Source extract:
⟨

For Job A, which is concave, management strategy Q produces an output-per-worker of 81, while R yields 96. The variance-reducing strategy, R, is the right one, yielding 15 points more. For example, bringing up the worst slackers (from 0 to 60) delivers more benefit than pulling down the top players (from 125 to 120).
For Job B, which is convex, strategy Q gives us an average yield of 165, while R delivers only 105– 60 points less. The variance-reducing strategy fails. We see more of a drop in pulling down the best people (from 500 to 250) than we gain in hauling the laggards (o to 25).
In short, when the work is concave, variance is your enemy and reducing it increases expected yield. When the work is convex, variance is your friend; more risk means more yield.
The above may seem disconnected from the problems of the MacLeod organization, but it’s not. MacLeod organizations are based on variance-reduction management strategies, which have worked overwhelmingly well over the past 200 years of concave, industrial-era labor. MacLeod Losers naturally desire familiarity, uniformity, and stability. They want variance to be reduced and will give up autonomy to have that. MacLeod Clueless (middle managers) take on the job of reducing variance in conditions for the Losers below them, and reducing volatility in performance for the Sociopaths above. Their job is to homogenize and control, and they do it well. It doesn’t require vision or strategy. MacLeod Sociopaths start out as the “heroic” risk-takers (entrepreneurs) but that caste often evolves (as especially as transplant executives come in) into a cushy rent-seeking class as the organization matures (necessitating the obfuscation enabled by the Clueless and the Effort Thermocline). The Sociopath category itself becomes risk-averse, out of each established individual’s desire to protect organizational position. The result is an organization that is very good at reducing variance and stifling individuality, but incapable of innovation. How do we come back from that?

⟩

Stored data:
⟨

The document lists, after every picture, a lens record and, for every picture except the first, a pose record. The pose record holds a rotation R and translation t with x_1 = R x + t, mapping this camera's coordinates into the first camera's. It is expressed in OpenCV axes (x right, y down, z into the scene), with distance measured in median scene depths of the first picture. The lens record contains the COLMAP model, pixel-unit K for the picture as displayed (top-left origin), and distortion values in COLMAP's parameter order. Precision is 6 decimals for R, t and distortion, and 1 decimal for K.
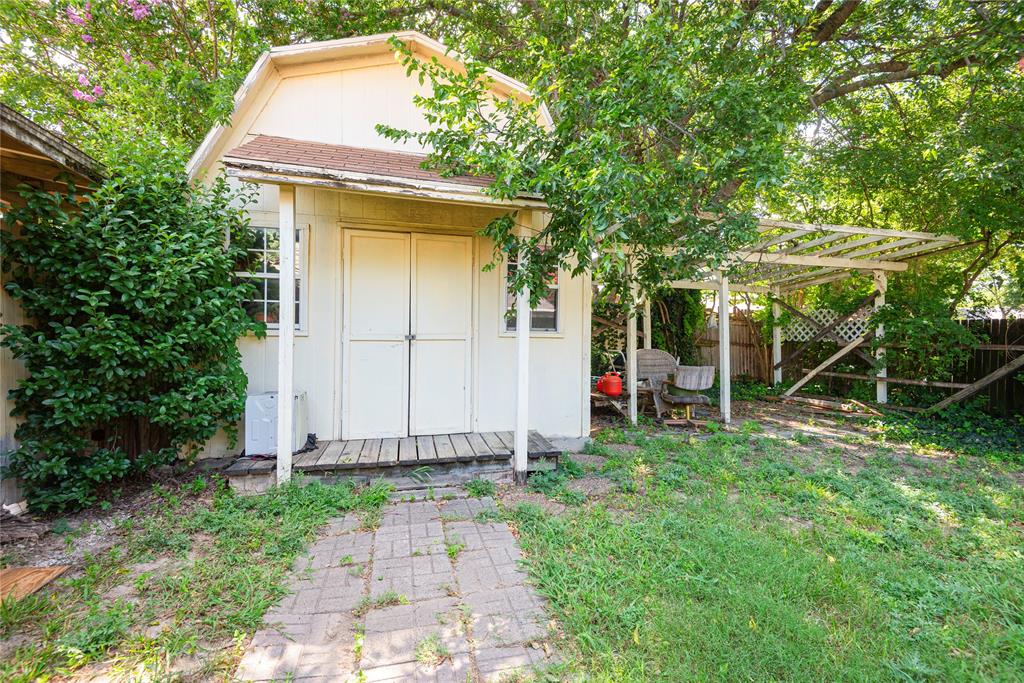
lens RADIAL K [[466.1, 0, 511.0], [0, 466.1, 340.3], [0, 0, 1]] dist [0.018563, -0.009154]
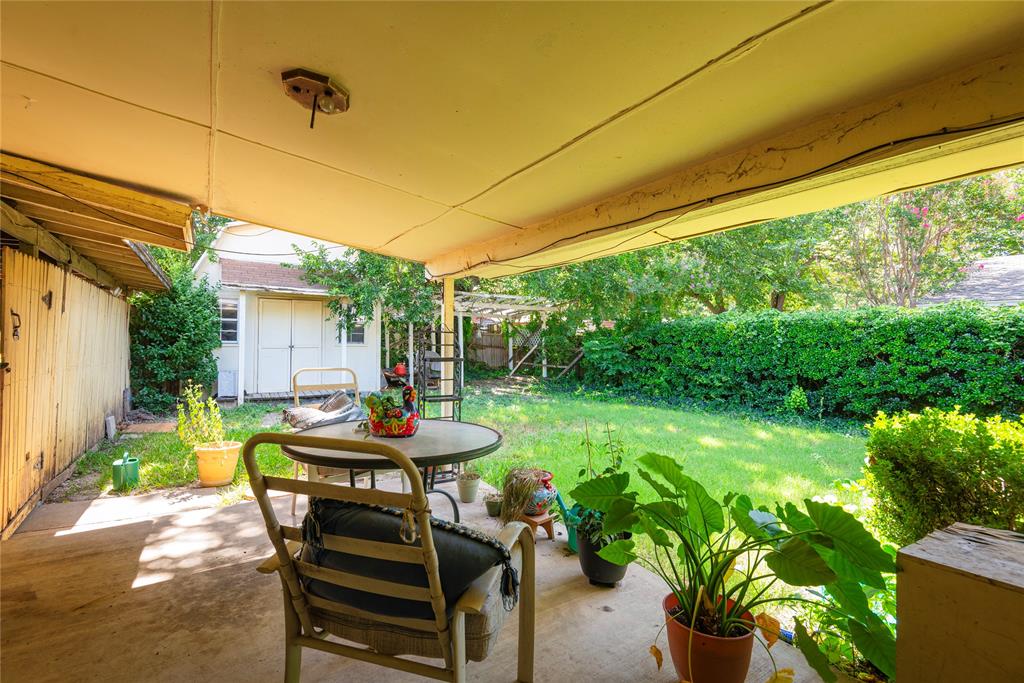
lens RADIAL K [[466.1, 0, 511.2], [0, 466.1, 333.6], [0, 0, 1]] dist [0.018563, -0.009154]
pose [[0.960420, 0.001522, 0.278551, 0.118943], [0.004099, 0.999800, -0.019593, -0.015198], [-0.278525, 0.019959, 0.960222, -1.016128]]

⟩
⟨

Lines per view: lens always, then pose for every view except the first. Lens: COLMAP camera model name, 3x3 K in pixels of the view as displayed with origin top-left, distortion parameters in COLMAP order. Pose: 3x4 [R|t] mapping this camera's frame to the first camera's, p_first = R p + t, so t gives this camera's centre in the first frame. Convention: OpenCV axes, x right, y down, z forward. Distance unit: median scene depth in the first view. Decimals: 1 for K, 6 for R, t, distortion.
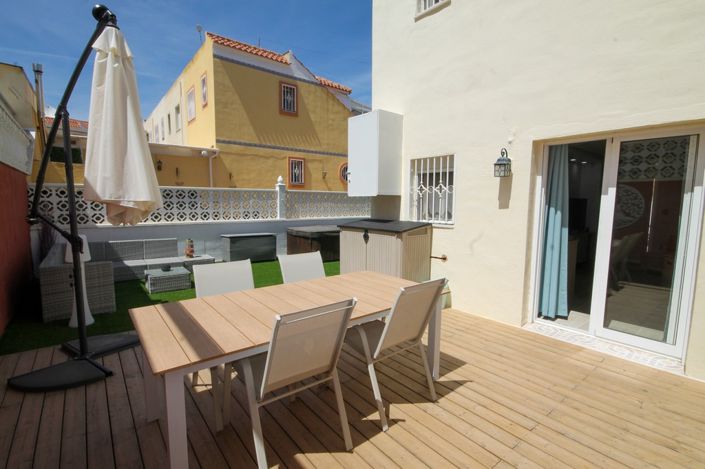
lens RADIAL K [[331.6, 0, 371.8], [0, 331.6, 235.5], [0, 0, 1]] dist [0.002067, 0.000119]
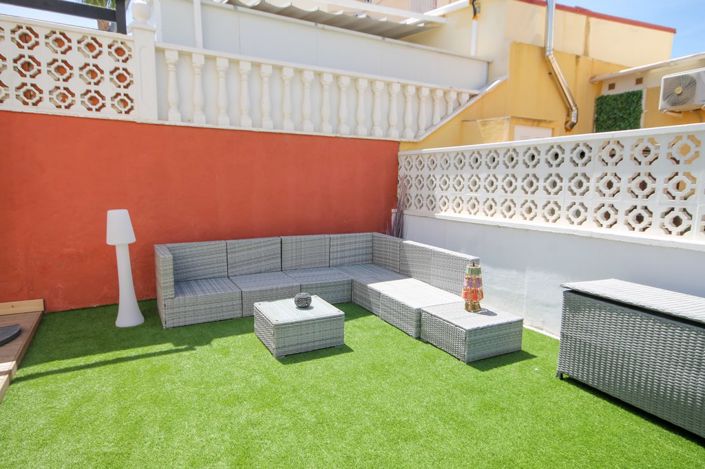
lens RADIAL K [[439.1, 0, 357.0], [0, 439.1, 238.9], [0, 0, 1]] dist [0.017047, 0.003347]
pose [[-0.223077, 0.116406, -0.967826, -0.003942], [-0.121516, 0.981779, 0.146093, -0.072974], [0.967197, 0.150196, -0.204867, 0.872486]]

⟩

Description of the task: In the passage on concave and convex work, restate the stretch from "For Job B, which" through "laggards (o to 25).", with "laggards" replaced by "underperformers".

Task response:
For Job B, which is convex, strategy Q gives us an average yield of 165, while R delivers only 105– 60 points less. The variance-reducing strategy fails. We see more of a drop in pulling down the best people (from 500 to 250) than we gain in hauling the underperformers (o to 25).